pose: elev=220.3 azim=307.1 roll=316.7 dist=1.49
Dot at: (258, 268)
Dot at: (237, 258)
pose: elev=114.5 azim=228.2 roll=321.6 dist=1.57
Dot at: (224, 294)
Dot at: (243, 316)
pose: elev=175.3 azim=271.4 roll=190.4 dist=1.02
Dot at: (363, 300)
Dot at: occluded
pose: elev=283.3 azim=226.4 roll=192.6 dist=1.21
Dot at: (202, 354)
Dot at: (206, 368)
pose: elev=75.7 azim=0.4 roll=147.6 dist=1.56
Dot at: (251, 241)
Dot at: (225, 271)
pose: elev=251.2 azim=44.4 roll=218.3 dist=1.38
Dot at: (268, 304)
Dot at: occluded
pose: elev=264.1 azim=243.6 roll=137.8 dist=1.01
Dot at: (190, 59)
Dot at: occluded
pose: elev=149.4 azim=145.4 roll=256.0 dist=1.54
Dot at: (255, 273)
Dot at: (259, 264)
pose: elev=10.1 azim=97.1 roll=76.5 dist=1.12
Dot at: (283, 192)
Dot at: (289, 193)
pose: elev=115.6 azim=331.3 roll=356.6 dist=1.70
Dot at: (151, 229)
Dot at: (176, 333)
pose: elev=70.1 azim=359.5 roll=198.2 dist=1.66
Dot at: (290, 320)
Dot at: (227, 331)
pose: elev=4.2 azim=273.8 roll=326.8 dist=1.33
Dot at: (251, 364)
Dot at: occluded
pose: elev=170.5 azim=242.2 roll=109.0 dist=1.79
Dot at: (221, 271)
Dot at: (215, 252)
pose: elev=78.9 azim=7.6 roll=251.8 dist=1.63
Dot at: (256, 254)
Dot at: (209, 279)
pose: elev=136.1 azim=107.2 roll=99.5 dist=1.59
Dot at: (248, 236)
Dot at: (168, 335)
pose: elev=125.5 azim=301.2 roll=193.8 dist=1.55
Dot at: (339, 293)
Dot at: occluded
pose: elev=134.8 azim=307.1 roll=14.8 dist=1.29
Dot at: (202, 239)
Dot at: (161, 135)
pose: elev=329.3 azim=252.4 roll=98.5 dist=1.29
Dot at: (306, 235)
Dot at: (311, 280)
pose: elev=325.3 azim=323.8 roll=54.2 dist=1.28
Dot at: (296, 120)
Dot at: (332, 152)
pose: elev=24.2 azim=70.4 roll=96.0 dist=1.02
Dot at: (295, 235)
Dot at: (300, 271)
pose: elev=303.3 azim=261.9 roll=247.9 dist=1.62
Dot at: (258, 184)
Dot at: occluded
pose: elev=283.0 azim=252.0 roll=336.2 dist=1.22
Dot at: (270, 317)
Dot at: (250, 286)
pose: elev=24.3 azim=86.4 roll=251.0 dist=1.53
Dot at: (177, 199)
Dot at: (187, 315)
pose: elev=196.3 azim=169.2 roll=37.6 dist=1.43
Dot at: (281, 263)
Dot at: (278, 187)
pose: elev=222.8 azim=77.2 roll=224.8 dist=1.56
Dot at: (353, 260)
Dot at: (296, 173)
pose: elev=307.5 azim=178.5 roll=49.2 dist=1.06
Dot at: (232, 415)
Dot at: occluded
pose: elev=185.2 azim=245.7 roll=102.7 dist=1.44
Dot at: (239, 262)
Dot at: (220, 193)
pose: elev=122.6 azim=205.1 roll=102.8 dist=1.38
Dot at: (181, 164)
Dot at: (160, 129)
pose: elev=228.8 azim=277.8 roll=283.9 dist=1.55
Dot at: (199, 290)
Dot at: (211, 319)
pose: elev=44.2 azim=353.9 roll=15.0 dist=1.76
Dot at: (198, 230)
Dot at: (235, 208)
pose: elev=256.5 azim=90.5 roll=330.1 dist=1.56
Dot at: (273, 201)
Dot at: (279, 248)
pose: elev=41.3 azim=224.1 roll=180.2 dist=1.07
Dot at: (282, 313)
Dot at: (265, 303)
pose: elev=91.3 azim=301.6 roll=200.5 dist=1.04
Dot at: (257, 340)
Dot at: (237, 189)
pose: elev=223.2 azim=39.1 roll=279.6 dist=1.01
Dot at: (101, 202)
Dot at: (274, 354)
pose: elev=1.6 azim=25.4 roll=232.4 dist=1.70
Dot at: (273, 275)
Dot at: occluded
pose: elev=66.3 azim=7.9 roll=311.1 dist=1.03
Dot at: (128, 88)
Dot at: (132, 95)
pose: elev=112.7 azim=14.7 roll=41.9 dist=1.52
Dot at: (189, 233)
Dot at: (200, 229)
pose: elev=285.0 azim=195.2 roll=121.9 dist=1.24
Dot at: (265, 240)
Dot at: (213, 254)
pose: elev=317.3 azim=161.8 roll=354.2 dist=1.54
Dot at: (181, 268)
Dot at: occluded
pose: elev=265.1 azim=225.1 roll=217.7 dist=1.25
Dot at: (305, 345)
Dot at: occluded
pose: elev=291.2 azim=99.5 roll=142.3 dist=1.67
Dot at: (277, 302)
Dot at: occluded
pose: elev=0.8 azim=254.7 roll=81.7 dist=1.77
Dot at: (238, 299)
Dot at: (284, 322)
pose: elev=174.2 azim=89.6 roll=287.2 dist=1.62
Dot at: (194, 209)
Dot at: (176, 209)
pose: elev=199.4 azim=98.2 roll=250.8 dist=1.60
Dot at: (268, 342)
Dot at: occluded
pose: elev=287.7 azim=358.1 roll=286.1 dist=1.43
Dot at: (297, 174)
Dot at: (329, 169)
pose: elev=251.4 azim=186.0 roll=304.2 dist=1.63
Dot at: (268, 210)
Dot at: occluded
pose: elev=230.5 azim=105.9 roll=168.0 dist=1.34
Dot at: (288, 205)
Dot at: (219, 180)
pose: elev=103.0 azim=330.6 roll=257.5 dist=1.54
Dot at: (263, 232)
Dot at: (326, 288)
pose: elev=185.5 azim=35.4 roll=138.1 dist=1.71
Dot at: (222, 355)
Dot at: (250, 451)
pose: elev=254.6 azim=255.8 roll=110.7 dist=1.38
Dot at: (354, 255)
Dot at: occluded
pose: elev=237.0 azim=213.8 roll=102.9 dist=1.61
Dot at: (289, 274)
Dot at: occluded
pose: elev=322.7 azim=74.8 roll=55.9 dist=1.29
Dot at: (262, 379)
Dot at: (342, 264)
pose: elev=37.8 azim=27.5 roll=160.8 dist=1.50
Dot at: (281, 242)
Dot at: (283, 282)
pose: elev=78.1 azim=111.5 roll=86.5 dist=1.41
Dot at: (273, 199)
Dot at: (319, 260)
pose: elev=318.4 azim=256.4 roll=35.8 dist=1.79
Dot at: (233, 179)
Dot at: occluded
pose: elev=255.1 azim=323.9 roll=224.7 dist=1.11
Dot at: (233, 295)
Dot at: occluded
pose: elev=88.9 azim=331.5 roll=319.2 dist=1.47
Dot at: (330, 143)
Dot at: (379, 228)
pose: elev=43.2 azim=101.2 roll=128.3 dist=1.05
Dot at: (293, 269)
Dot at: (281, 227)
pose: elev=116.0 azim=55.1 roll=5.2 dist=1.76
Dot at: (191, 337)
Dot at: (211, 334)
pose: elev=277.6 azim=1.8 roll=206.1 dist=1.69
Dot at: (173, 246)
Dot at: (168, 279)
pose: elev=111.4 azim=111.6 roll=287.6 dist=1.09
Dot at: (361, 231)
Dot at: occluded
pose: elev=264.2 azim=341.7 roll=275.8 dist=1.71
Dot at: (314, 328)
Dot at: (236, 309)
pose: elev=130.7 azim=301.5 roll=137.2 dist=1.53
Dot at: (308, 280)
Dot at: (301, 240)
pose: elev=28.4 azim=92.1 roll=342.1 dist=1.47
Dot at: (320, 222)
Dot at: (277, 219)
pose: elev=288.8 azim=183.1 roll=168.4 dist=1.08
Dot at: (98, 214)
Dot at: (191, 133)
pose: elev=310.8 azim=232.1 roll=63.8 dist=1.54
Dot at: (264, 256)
=======
(ЧТО ТРЕБУЕТСЯ): Перепишите без изменений строки, приведённые выше, начиная со строки, в которой есть «pose: elev=174.2 azim=89.6», и заканчивая строкой, в которой есть «Dot at: (219, 180)», включая обе эти строки.

(ВЫПОЛНЕННОЕ ЗАДАНИЕ):
pose: elev=174.2 azim=89.6 roll=287.2 dist=1.62
Dot at: (194, 209)
Dot at: (176, 209)
pose: elev=199.4 azim=98.2 roll=250.8 dist=1.60
Dot at: (268, 342)
Dot at: occluded
pose: elev=287.7 azim=358.1 roll=286.1 dist=1.43
Dot at: (297, 174)
Dot at: (329, 169)
pose: elev=251.4 azim=186.0 roll=304.2 dist=1.63
Dot at: (268, 210)
Dot at: occluded
pose: elev=230.5 azim=105.9 roll=168.0 dist=1.34
Dot at: (288, 205)
Dot at: (219, 180)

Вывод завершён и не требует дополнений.